Produce a verbatim copy of the following records, leaving out all pictures.

THE DATA Block Start

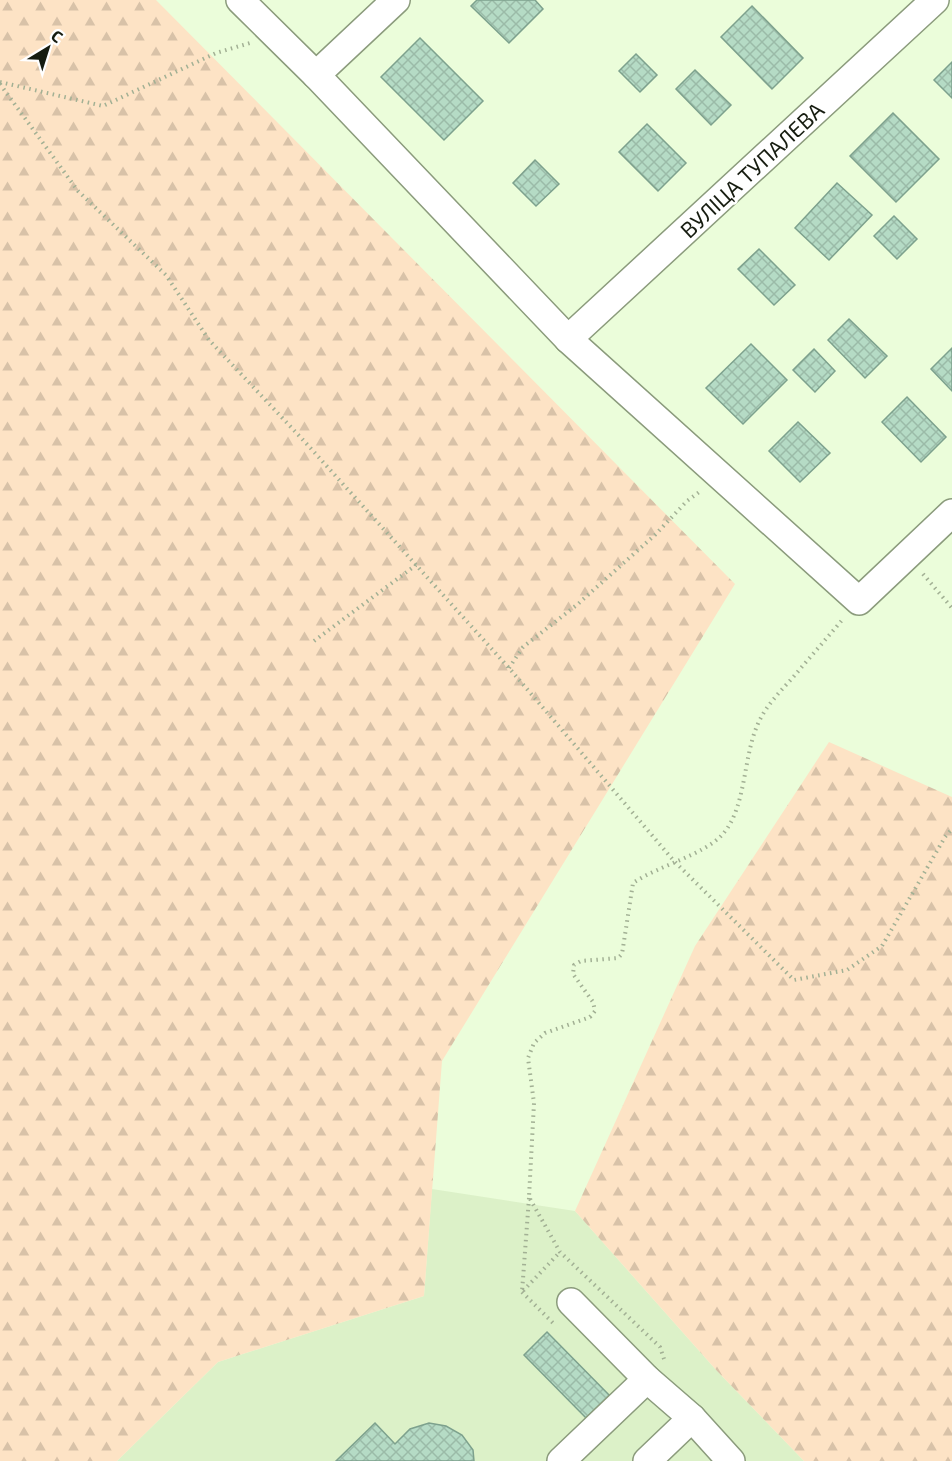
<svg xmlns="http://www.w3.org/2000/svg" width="952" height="1461" font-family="'Exo 2',sans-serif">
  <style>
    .built { fill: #dcf1c8 }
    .forest { fill: url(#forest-firs) }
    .building { fill: url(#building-cross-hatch); stroke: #7da18d; stroke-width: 1.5 }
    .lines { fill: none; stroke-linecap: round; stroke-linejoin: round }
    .minor-casing { stroke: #8b9b7c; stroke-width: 30 }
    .path { stroke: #a2b094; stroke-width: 4; stroke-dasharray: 1.5 4.5; stroke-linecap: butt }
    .minor { stroke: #fff; stroke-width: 27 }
    .labels { text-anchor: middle; stroke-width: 5; stroke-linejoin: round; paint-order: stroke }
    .street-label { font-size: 22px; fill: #161c10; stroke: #fff }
  </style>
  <defs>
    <pattern id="forest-firs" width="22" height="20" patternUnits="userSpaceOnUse" patternTransform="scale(1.5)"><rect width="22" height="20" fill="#fde3c5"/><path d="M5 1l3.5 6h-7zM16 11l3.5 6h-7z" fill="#d8c2a8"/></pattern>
    <pattern id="building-cross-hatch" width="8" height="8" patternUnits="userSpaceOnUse" patternTransform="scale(1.5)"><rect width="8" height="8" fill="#b5dbc5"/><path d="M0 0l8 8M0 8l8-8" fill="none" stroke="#9bbba8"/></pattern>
  </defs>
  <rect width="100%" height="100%" fill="#ebfdda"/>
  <!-- built -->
  <polygon class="built" points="432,1189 575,1211 717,1371 804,1461 117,1461 218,1362 424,1296"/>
  <!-- forest -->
  <g class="forest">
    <polygon points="0,0 156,0 735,584 442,1061 424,1296 218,1362 117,1461 0,1461"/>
    <polygon points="829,742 952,797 952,1461 804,1461 717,1371 575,1211 695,946"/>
  </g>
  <!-- building -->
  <g class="building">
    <polygon points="477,0 535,0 543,9 509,43 471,6"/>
    <polygon points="752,6 803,58 772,89 721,37"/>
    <polygon points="420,38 483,101 444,140 381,77"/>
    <polygon points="636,54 657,75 640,92 619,71"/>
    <polygon points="952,62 952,98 934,80"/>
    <polygon points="695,70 731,105 711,125 676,89"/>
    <polygon points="893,113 939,159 896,202 850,156"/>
    <polygon points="647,124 686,163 658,191 619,152"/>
    <polygon points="535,160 559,184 536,206 513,183"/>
    <polygon points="837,183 872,215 829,260 795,228"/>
    <polygon points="894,216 917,239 897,259 874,236"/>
    <polygon points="759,249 795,285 774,305 738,269"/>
    <polygon points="849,319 887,356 865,378 828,340"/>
    <polygon points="751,344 787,380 743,424 706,388"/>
    <polygon points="952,348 952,391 931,369"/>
    <polygon points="814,349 835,371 815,392 793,370"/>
    <polygon points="907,397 946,437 921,462 882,422"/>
    <polygon points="798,422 830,453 800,482 769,451"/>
    <polygon points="547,1332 610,1396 586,1418 524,1355"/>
    <polygon points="375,1423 395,1444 410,1429 429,1423 446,1426 462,1435 473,1450 474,1461 336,1461"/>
  </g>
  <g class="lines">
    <!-- minor casing -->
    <g class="minor-casing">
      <g id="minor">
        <polyline points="240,0 316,75 568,339 859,601 952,513"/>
        <polyline points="316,75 396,0"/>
        <polyline points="568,339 935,0"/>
        <polyline points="571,1302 647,1379 692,1418 731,1461"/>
        <polyline points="561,1461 647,1379"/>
        <polyline points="647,1461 692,1418"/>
      </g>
    </g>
    <!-- path -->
    <g class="path">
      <polyline points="0,82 103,106 216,53 250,43"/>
      <polyline points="0,84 78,191 166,275 209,340 305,442 509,668 674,861 794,980 847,970 882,946 945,837 952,829"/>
      <polyline points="923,574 952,608"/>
      <polyline points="314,641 416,565"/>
      <polyline points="509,668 523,647 578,604 655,535 687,501 702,490"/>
      <polyline points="529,1198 522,1292 560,1252"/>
      <polyline points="522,1292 553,1323"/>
      <path d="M664 1359 660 1347 560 1252 529 1197 534 1103 528 1058 534 1043 545 1033 590 1017 595 1011 593 1002 573 974 574 965 581 961 618 958 622 954 633 883C658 866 703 855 722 835 746 809 743 759 757 726 765 706 781 691 795 675 811 656 827 638 843 619"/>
    </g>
    <!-- minor -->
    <use href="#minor" class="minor"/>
  </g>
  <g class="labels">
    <!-- street labels -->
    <g class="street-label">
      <text transform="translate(752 170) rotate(-43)" y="8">ВУЛІЦА ТУПАЛЕВА</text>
    </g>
  </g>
  <!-- north arrow -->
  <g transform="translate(48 48) rotate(38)" stroke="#ffffff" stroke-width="4.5" paint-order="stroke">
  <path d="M0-4.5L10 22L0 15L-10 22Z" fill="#161c10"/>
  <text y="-9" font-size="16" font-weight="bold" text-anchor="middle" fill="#161c10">С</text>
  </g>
</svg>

THE DATA Block End

* [YOUR RESPONSE]
<svg xmlns="http://www.w3.org/2000/svg" width="952" height="1461" font-family="'Exo 2',sans-serif">
  <style>
    .built { fill: #dcf1c8 }
    .forest { fill: url(#forest-firs) }
    .building { fill: url(#building-cross-hatch); stroke: #7da18d; stroke-width: 1.5 }
    .lines { fill: none; stroke-linecap: round; stroke-linejoin: round }
    .minor-casing { stroke: #8b9b7c; stroke-width: 30 }
    .path { stroke: #a2b094; stroke-width: 4; stroke-dasharray: 1.5 4.5; stroke-linecap: butt }
    .minor { stroke: #fff; stroke-width: 27 }
    .labels { text-anchor: middle; stroke-width: 5; stroke-linejoin: round; paint-order: stroke }
    .street-label { font-size: 22px; fill: #161c10; stroke: #fff }
  </style>
  <defs>
    <pattern id="forest-firs" width="22" height="20" patternUnits="userSpaceOnUse" patternTransform="scale(1.5)"><rect width="22" height="20" fill="#fde3c5"/><path d="M5 1l3.5 6h-7zM16 11l3.5 6h-7z" fill="#d8c2a8"/></pattern>
    <pattern id="building-cross-hatch" width="8" height="8" patternUnits="userSpaceOnUse" patternTransform="scale(1.5)"><rect width="8" height="8" fill="#b5dbc5"/><path d="M0 0l8 8M0 8l8-8" fill="none" stroke="#9bbba8"/></pattern>
  </defs>
  <rect width="100%" height="100%" fill="#ebfdda"/>
  <!-- built -->
  <polygon class="built" points="432,1189 575,1211 717,1371 804,1461 117,1461 218,1362 424,1296"/>
  <!-- forest -->
  <g class="forest">
    <polygon points="0,0 156,0 735,584 442,1061 424,1296 218,1362 117,1461 0,1461"/>
    <polygon points="829,742 952,797 952,1461 804,1461 717,1371 575,1211 695,946"/>
  </g>
  <!-- building -->
  <g class="building">
    <polygon points="477,0 535,0 543,9 509,43 471,6"/>
    <polygon points="752,6 803,58 772,89 721,37"/>
    <polygon points="420,38 483,101 444,140 381,77"/>
    <polygon points="636,54 657,75 640,92 619,71"/>
    <polygon points="952,62 952,98 934,80"/>
    <polygon points="695,70 731,105 711,125 676,89"/>
    <polygon points="893,113 939,159 896,202 850,156"/>
    <polygon points="647,124 686,163 658,191 619,152"/>
    <polygon points="535,160 559,184 536,206 513,183"/>
    <polygon points="837,183 872,215 829,260 795,228"/>
    <polygon points="894,216 917,239 897,259 874,236"/>
    <polygon points="759,249 795,285 774,305 738,269"/>
    <polygon points="849,319 887,356 865,378 828,340"/>
    <polygon points="751,344 787,380 743,424 706,388"/>
    <polygon points="952,348 952,391 931,369"/>
    <polygon points="814,349 835,371 815,392 793,370"/>
    <polygon points="907,397 946,437 921,462 882,422"/>
    <polygon points="798,422 830,453 800,482 769,451"/>
    <polygon points="547,1332 610,1396 586,1418 524,1355"/>
    <polygon points="375,1423 395,1444 410,1429 429,1423 446,1426 462,1435 473,1450 474,1461 336,1461"/>
  </g>
  <g class="lines">
    <!-- minor casing -->
    <g class="minor-casing">
      <g id="minor">
        <polyline points="240,0 316,75 568,339 859,601 952,513"/>
        <polyline points="316,75 396,0"/>
        <polyline points="568,339 935,0"/>
        <polyline points="571,1302 647,1379 692,1418 731,1461"/>
        <polyline points="561,1461 647,1379"/>
        <polyline points="647,1461 692,1418"/>
      </g>
    </g>
    <!-- path -->
    <g class="path">
      <polyline points="0,82 103,106 216,53 250,43"/>
      <polyline points="0,84 78,191 166,275 209,340 305,442 509,668 674,861 794,980 847,970 882,946 945,837 952,829"/>
      <polyline points="923,574 952,608"/>
      <polyline points="314,641 416,565"/>
      <polyline points="509,668 523,647 578,604 655,535 687,501 702,490"/>
      <polyline points="529,1198 522,1292 560,1252"/>
      <polyline points="522,1292 553,1323"/>
      <path d="M664 1359 660 1347 560 1252 529 1197 534 1103 528 1058 534 1043 545 1033 590 1017 595 1011 593 1002 573 974 574 965 581 961 618 958 622 954 633 883C658 866 703 855 722 835 746 809 743 759 757 726 765 706 781 691 795 675 811 656 827 638 843 619"/>
    </g>
    <!-- minor -->
    <use href="#minor" class="minor"/>
  </g>
  <g class="labels">
    <!-- street labels -->
    <g class="street-label">
      <text transform="translate(752 170) rotate(-43)" y="8">ВУЛІЦА ТУПАЛЕВА</text>
    </g>
  </g>
  <!-- north arrow -->
  <g transform="translate(48 48) rotate(38)" stroke="#ffffff" stroke-width="4.5" paint-order="stroke">
  <path d="M0-4.5L10 22L0 15L-10 22Z" fill="#161c10"/>
  <text y="-9" font-size="16" font-weight="bold" text-anchor="middle" fill="#161c10">С</text>
  </g>
</svg>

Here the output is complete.